*Work item*. Filtering the records below, copy only those lines that include the word "PayPal".

____________________

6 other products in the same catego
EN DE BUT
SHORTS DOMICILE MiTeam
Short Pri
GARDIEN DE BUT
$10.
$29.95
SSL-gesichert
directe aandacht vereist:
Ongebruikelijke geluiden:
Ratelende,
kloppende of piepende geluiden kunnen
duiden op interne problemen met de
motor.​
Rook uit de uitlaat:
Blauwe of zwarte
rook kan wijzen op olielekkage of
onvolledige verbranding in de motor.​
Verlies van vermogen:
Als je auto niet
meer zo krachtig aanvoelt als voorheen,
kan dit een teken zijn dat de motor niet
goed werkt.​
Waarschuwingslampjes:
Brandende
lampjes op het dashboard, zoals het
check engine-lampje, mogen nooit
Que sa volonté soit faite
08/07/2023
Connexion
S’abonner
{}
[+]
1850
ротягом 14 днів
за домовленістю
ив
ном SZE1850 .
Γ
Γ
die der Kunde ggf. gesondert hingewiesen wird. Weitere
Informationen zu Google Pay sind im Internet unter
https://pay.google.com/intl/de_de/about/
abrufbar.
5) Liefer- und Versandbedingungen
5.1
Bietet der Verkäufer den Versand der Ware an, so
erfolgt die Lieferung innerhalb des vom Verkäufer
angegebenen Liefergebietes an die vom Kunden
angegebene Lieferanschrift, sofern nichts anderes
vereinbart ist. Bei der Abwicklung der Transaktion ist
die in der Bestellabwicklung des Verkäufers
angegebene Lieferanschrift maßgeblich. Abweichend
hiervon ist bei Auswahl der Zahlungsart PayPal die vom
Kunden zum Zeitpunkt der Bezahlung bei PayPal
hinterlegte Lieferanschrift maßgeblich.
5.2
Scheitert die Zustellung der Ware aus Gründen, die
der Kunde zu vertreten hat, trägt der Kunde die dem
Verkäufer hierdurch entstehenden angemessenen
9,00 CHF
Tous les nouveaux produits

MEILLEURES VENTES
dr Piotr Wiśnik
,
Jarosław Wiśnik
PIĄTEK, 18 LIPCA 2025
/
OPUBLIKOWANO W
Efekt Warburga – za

____________________

*Response area*.
hiervon ist bei Auswahl der Zahlungsart PayPal die vom
Kunden zum Zeitpunkt der Bezahlung bei PayPal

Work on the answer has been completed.